▸ **Dataset excerpts**:
════════════════════

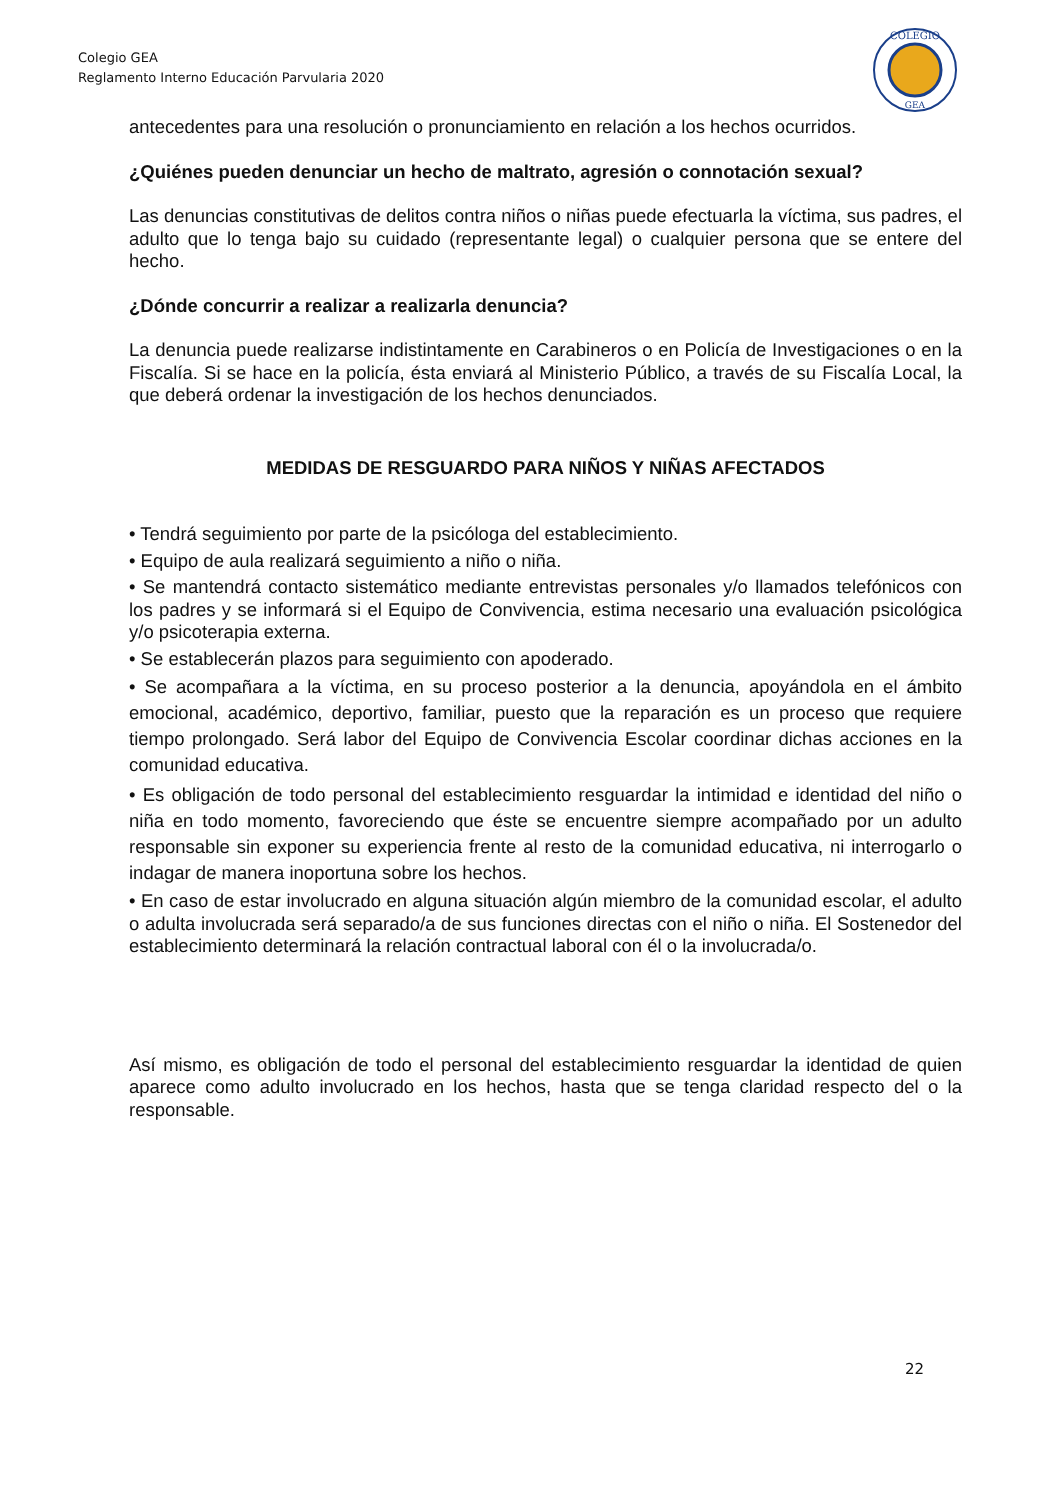Colegio GEA
Reglamento Interno Educación Parvularia 2020
COLEGIO
GEA
antecedentes para una resolución o pronunciamiento en relación a los hechos ocurridos.
¿Quiénes pueden denunciar un hecho de maltrato, agresión o connotación sexual?
Las denuncias constitutivas de delitos contra niños o niñas puede efectuarla la víctima, sus padres, el adulto que lo tenga bajo su cuidado (representante legal) o cualquier persona que se entere del hecho.
¿Dónde concurrir a realizar a realizarla denuncia?
La denuncia puede realizarse indistintamente en Carabineros o en Policía de Investigaciones o en la Fiscalía. Si se hace en la policía, ésta enviará al Ministerio Público, a través de su Fiscalía Local, la que deberá ordenar la investigación de los hechos denunciados.
MEDIDAS DE RESGUARDO PARA NIÑOS Y NIÑAS AFECTADOS
• Tendrá seguimiento por parte de la psicóloga del establecimiento.
• Equipo de aula realizará seguimiento a niño o niña.
• Se mantendrá contacto sistemático mediante entrevistas personales y/o llamados telefónicos con los padres y se informará si el Equipo de Convivencia, estima necesario una evaluación psicológica y/o psicoterapia externa.
• Se establecerán plazos para seguimiento con apoderado.
• Se acompañara a la víctima, en su proceso posterior a la denuncia, apoyándola en el ámbito emocional, académico, deportivo, familiar, puesto que la reparación es un proceso que requiere tiempo prolongado. Será labor del Equipo de Convivencia Escolar coordinar dichas acciones en la comunidad educativa.
• Es obligación de todo personal del establecimiento resguardar la intimidad e identidad del niño o niña en todo momento, favoreciendo que éste se encuentre siempre acompañado por un adulto responsable sin exponer su experiencia frente al resto de la comunidad educativa, ni interrogarlo o indagar de manera inoportuna sobre los hechos.
• En caso de estar involucrado en alguna situación algún miembro de la comunidad escolar, el adulto o adulta involucrada será separado/a de sus funciones directas con el niño o niña. El Sostenedor del establecimiento determinará la relación contractual laboral con él o la involucrada/o.
Así mismo, es obligación de todo el personal del establecimiento resguardar la identidad de quien aparece como adulto involucrado en los hechos, hasta que se tenga claridad respecto del o la responsable.
22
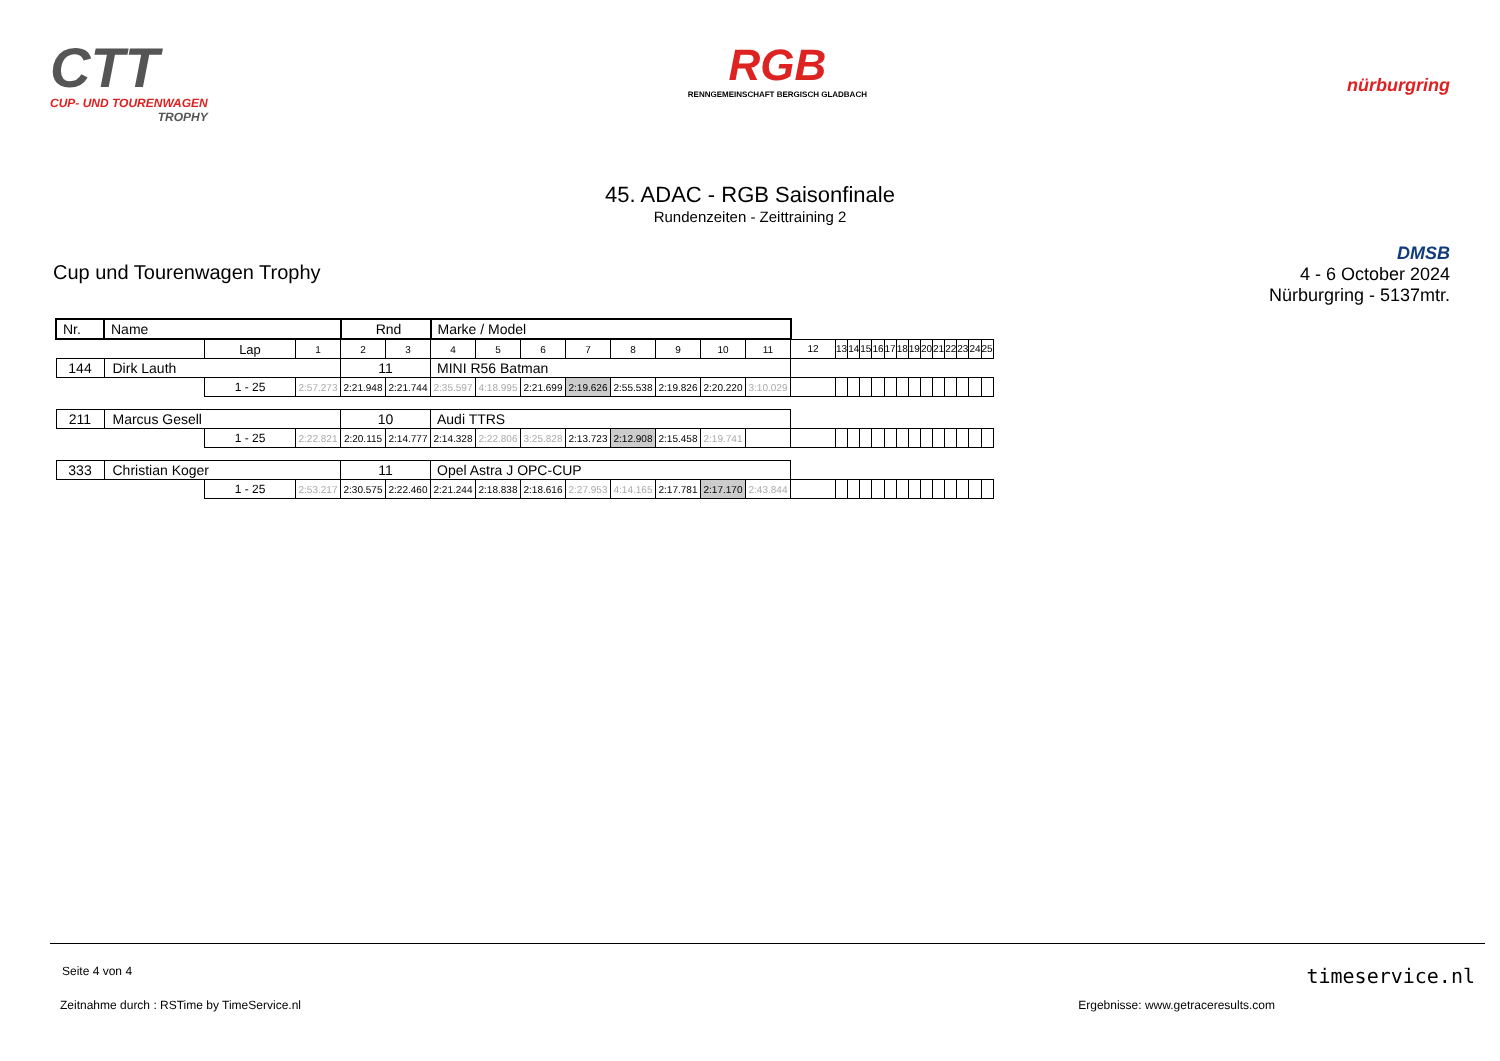CTT
CUP- UND TOURENWAGEN
TROPHY
RGB
RENNGEMEINSCHAFT BERGISCH GLADBACH
nürburgring
45. ADAC - RGB Saisonfinale
Rundenzeiten - Zeittraining 2
Cup und Tourenwagen Trophy
DMSB
4 - 6 October 2024
Nürburgring - 5137mtr.
| Nr. | Name | | | Rnd | | Marke / Model | | | | | | | | | | | | | | | | | | | | | |
| | | Lap | 1 | 2 | 3 | 4 | 5 | 6 | 7 | 8 | 9 | 10 | 11 | 12 | 13 | 14 | 15 | 16 | 17 | 18 | 19 | 20 | 21 | 22 | 23 | 24 | 25 |
| 144 | Dirk Lauth | | | 11 | | MINI R56 Batman | | | | | | | | | | | | | | | | | | | | | |
| | | 1 - 25 | 2:57.273 | 2:21.948 | 2:21.744 | 2:35.597 | 4:18.995 | 2:21.699 | 2:19.626 | 2:55.538 | 2:19.826 | 2:20.220 | 3:10.029 | | | | | | | | | | | | | | |
| 211 | Marcus Gesell | | | 10 | | Audi TTRS | | | | | | | | | | | | | | | | | | | | | |
| | | 1 - 25 | 2:22.821 | 2:20.115 | 2:14.777 | 2:14.328 | 2:22.806 | 3:25.828 | 2:13.723 | 2:12.908 | 2:15.458 | 2:19.741 | | | | | | | | | | | | | | | |
| 333 | Christian Koger | | | 11 | | Opel Astra J OPC-CUP | | | | | | | | | | | | | | | | | | | | | |
| | | 1 - 25 | 2:53.217 | 2:30.575 | 2:22.460 | 2:21.244 | 2:18.838 | 2:18.616 | 2:27.953 | 4:14.165 | 2:17.781 | 2:17.170 | 2:43.844 | | | | | | | | | | | | | | |
Seite 4 von 4 timeservice.nl
Zeitnahme durch : RSTime by TimeService.nl Ergebnisse: www.getraceresults.com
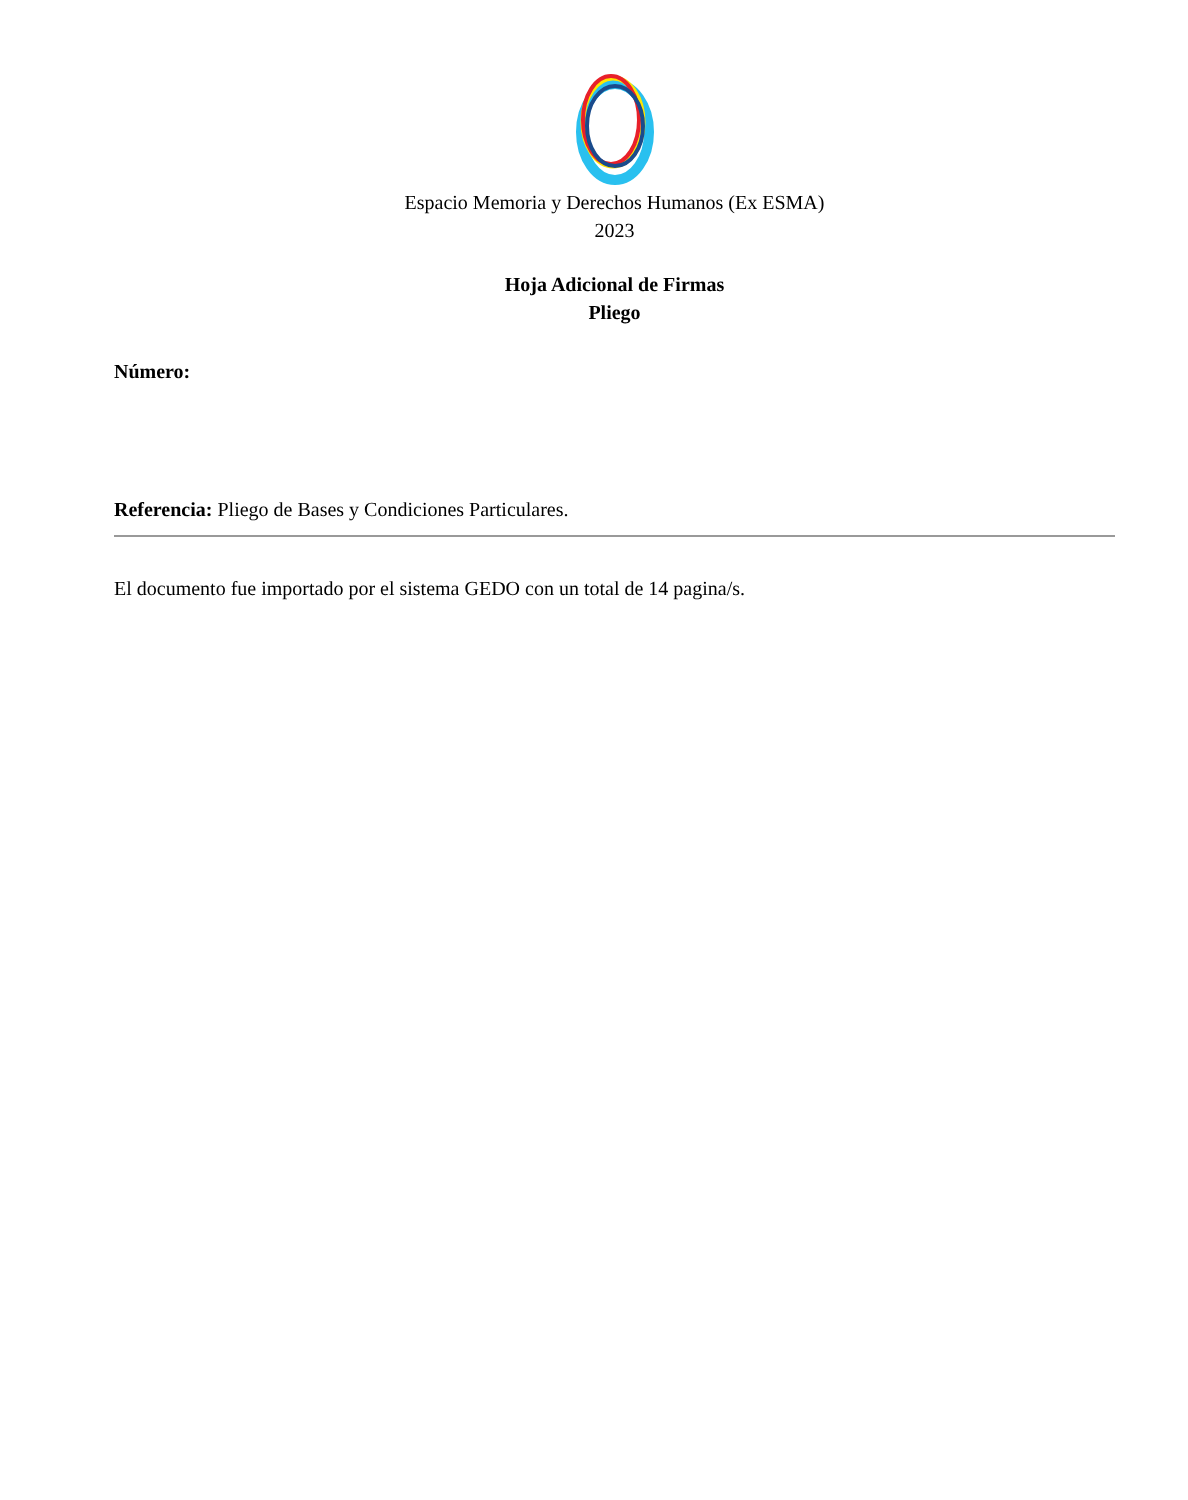Espacio Memoria y Derechos Humanos (Ex ESMA)
2023
Hoja Adicional de Firmas
Pliego
Número:
Referencia: Pliego de Bases y Condiciones Particulares.
El documento fue importado por el sistema GEDO con un total de 14 pagina/s.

════════════════════

▸ **What to produce**: Please give again the lines above between the line holding "Reglamento Interno Educación Parvularia 2020" and the line holding "Las denuncias constitutivas", inclusive, exactly as they are and with nothing added.

▸ **Reply to the exercise**:
Reglamento Interno Educación Parvularia 2020
COLEGIO
GEA
antecedentes para una resolución o pronunciamiento en relación a los hechos ocurridos.
¿Quiénes pueden denunciar un hecho de maltrato, agresión o connotación sexual?
Las denuncias constitutivas de delitos contra niños o niñas puede efectuarla la víctima, sus padres, el adulto que lo tenga bajo su cuidado (representante legal) o cualquier persona que se entere del hecho.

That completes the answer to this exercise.